Shopaholic Takes Manhattan

Page 53

“Let me see that,” says Luke, and plucks the paper from my hand before I can stop him.


“You do slightly have to read between the lines…” I add quickly.

“I see,” he says, gazing down at the horoscope page with a smile. “Yes, that would explain it. So, do you want to hear yours?”

“I’ve already—”

“ ‘Spend today exploring new surroundings,’ ” says Luke, as though reading. “ ‘Remember to hold your bag tightly to you and that over here it’s called a purse. Have a nice day — but don’t feel obliged to tell complete strangers to have one.’ ”

He smiles at me and I laugh. As he puts away the paper I take a sip of coffee and glance around the dining room at all the smart businessmen and groomed women sitting on luxurious striped chairs. Piano music is tinkling discreetly and I feel like I’m at the hub of some cosmopolitan, civilized world. At a nearby table a woman in black is talking about the First Lady’s wardrobe, and I listen eagerly until she gives me a look.

The First Lady. I mean, it sounds so much more impressive than “prime minister’s wife.”

“God, just think, Luke,” I say dreamily. “In a few weeks’ time, this will be our home city. We’ll be real New Yorkers!”

I’ll have to buy a few more black things before then, I find myself thinking. Everyone here seems to wear black…

“Becky—” says Luke. He puts down his paper — and suddenly he looks rather grave. “There’s something I’ve been meaning to say to you. Everything’s been such a rush, I haven’t had a chance — but it’s something I really think you need to hear.”

“OK,” I say apprehensively. “What is it?”

“It’s a big step, moving to a new city, especially a city as extreme as New York. It’s not the same as London…”

“I know,” I nod. “You have to have your nails done.”

Luke gives a puzzled frown before carrying on: “I’ve been here many times — and even I find it overwhelming at times.
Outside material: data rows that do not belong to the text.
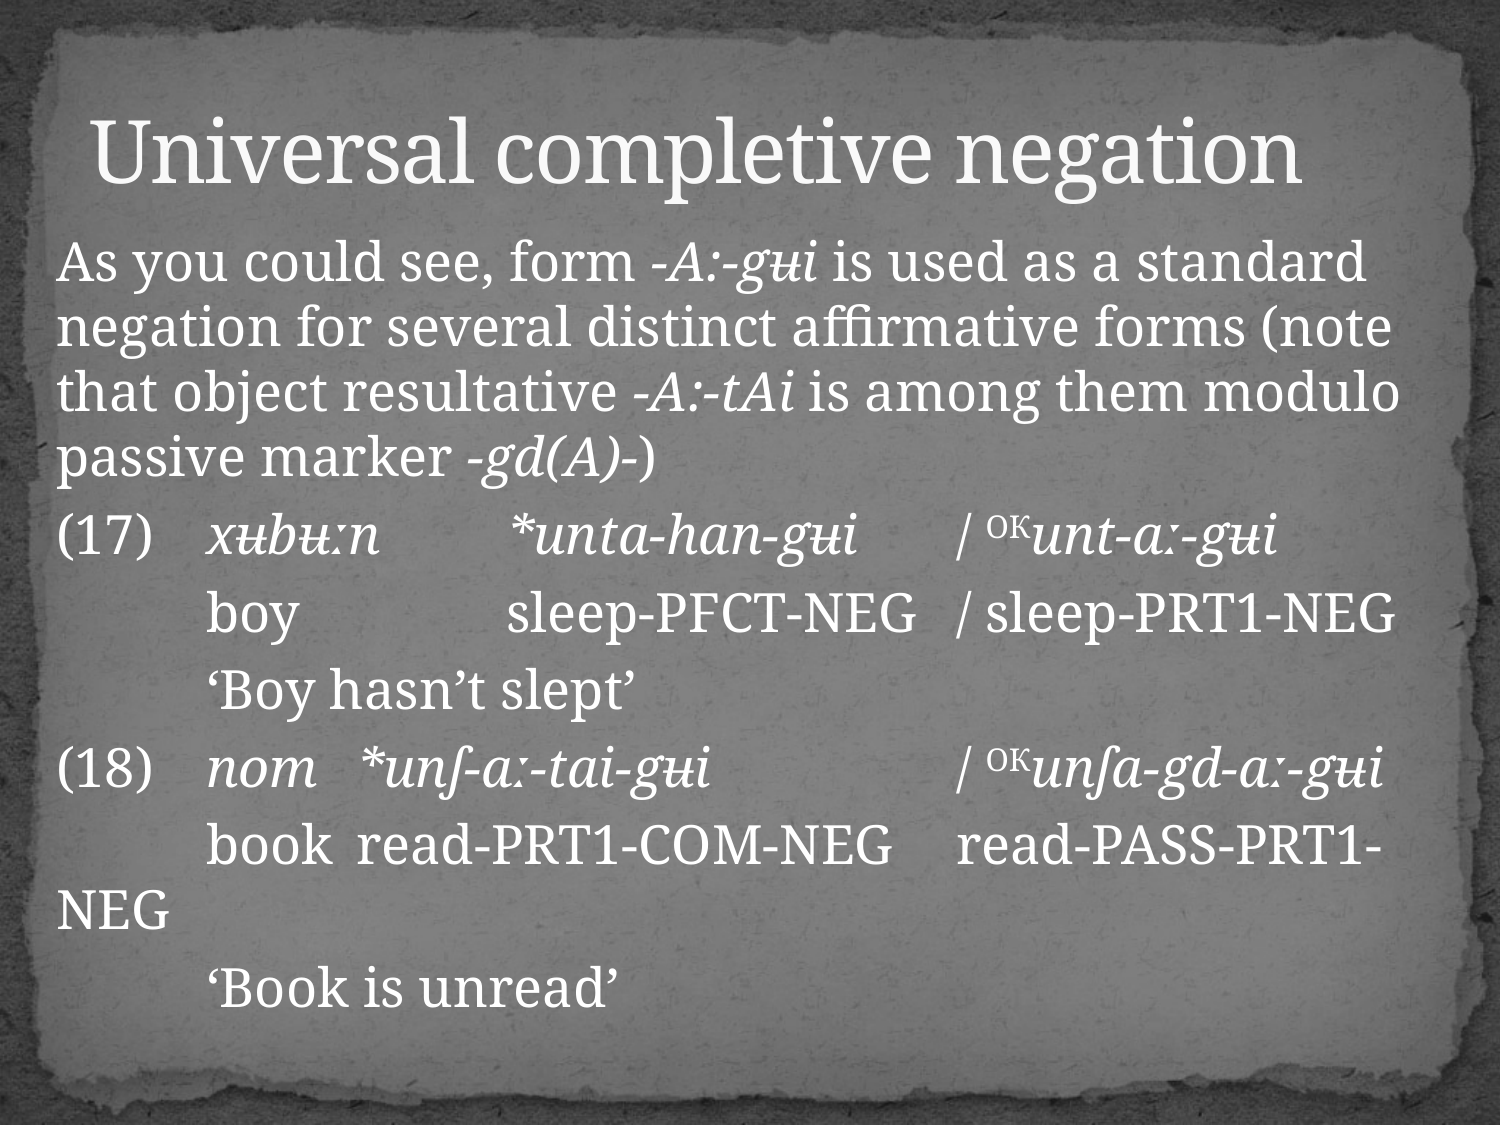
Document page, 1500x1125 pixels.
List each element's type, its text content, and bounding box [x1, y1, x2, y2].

list As you could see, form -A:-gʉi is used as a standard negation for several distinct affirmative forms (note that object resultative -A:-tAi is among them modulo passive marker -gd(A)-) (17) xʉbʉːn *unta-han-gʉi / ОКunt-aː-gʉi boy sleep-pfct-neg / sleep-prt1-neg ‘Boy hasn’t slept’ (18) nom *unʃ-aː-tai-gʉi / ОКunʃa-gd-aː-gʉi book read-prt1-com-neg read-pass-prt1-neg ‘Book is unread’ [41, 219, 1471, 1059]
title Universal completive negation [74, 24, 1425, 209]
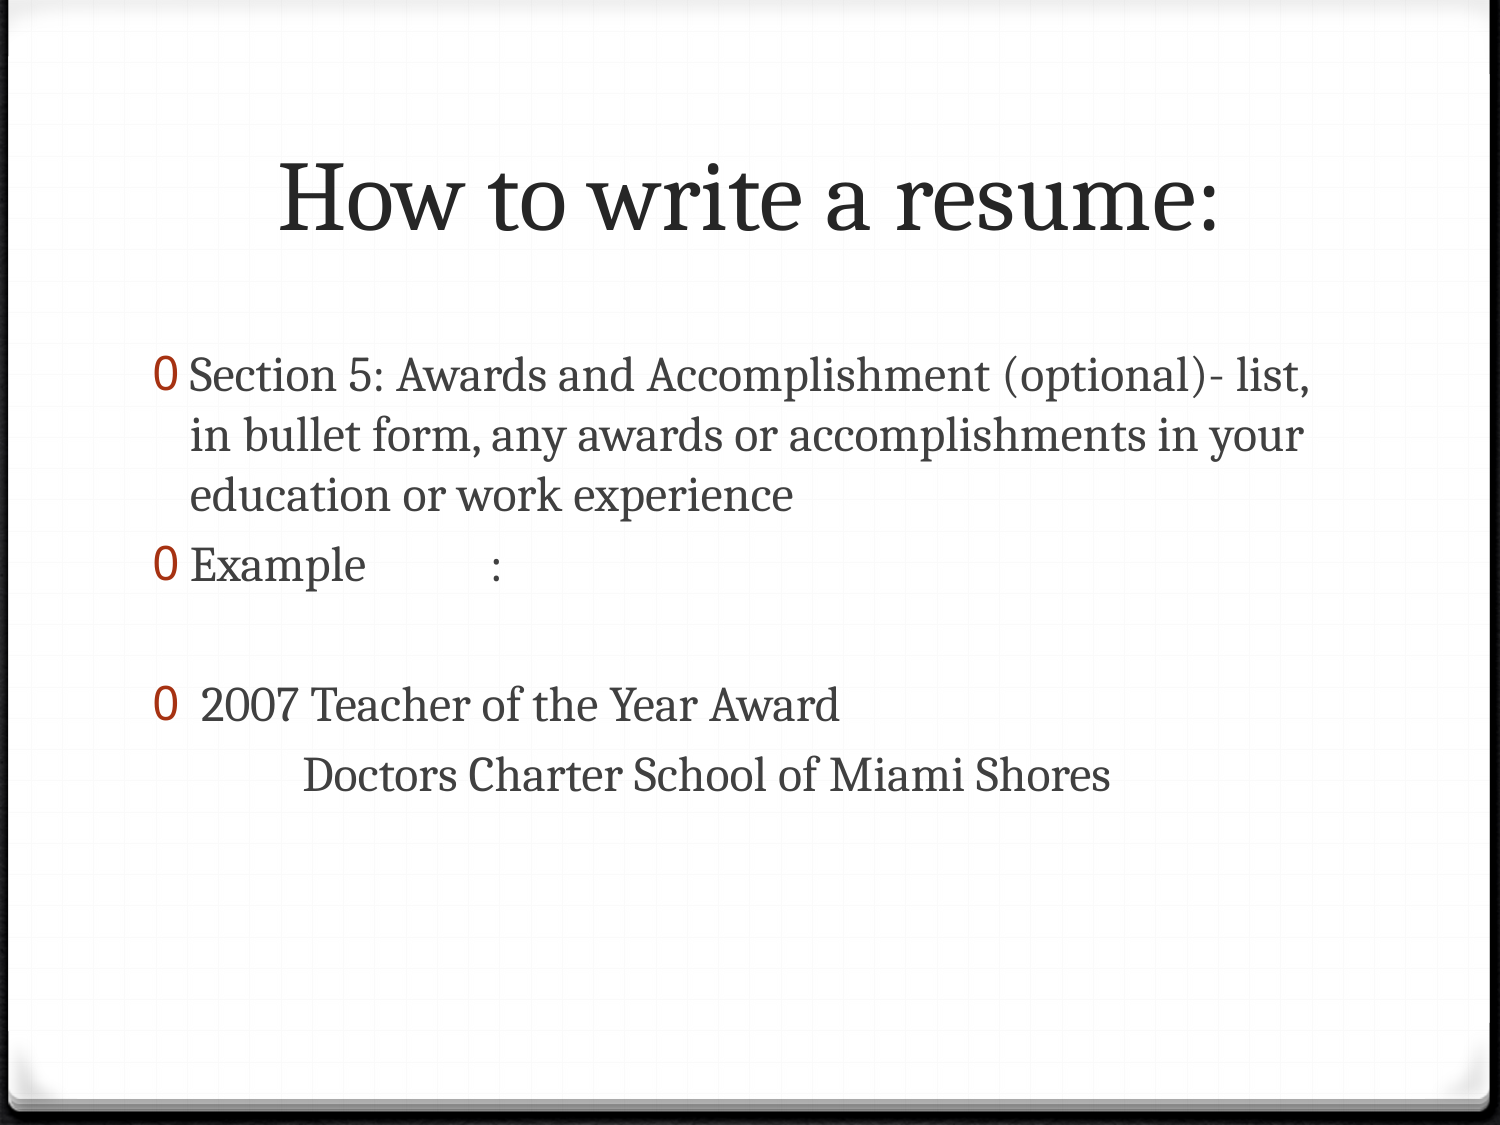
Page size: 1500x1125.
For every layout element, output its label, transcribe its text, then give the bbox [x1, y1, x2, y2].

list Section 5: Awards and Accomplishment (optional)- list, in bullet form, any awards or accomplishments in your education or work experience Example : 2007 Teacher of the Year Award Doctors Charter School of Miami Shores [137, 334, 1363, 983]
picture [0, 0, 1500, 1125]
title How to write a resume: [90, 71, 1410, 309]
The sheer pressure and pace of life here is, frankly, on another level from London.”

“Right. So — what are you saying?”

“I’m saying I think you should take it slow. Don’t expect to fit in straight away. You may well find it a bit of a shock to begin with.”

I stare at him, discomfited.

“Don’t you think I’ll be able to stand the pace?”

“I’m not saying that,” says Luke. “I’m just saying — get to know the city gradually. Get the feel of it; see if you can really see yourself living here. You may hate it! You may decide you can’t possibly move here. Of course, I very much hope you don’t — but it’s worth keeping an open mind.”

“Right,” I say slowly. “I see.”

“So just see how today goes — and we’ll talk some more this evening. OK?”

“OK,” I say, and drain my coffee thoughtfully.

I’ll show Luke I can fit into this city. I’ll show him I can be a true New Yorker. I’ll go to the gym, and then I’ll eat a bagel, and then I’ll… shoot someone, maybe?

Or maybe just the gym will be enough.

I’m actually quite looking forward to doing a workout, because I bought this fab DKNY exercise outfit in the sales last year, and this is the first time I’ve had the chance to wear it! I did mean to join a gym, in fact I even went and got a registration pack from Holmes Place in Fulham. But then I read this really interesting article which said you could lose loads of weight just by fidgeting. Just by twitching your fingers and stuff! So I thought I’d go for that method instead, and spend the money I saved on a new dress.

But it’s not that I don’t like exercise or anything. And if I’m going to live in New York, I’ll have to go to the gym every day. I mean, it’s the law or something. So this is a good way to acclimatize.

As I reach the entrance to the fitness center I glance at my reflection — and I’m secretly quite impressed. They say people in New York are all pencil thin and fit, don’t they? But I reckon I look much fitter than some of these characters. I mean, look at that balding guy over there in the gray T-shirt. He looks like he’s never been near a gym in his life!

“Hi there,” says a voice. I look up and see a muscular guy in trendy black Lycra coming toward me. “I’m Tony. How are you today?”

“I’m fine, thanks,” I say, and casually do a little hamstring stretch. (At least, I think it’s my hamstring. The one in your leg.) “Just here for a workout.”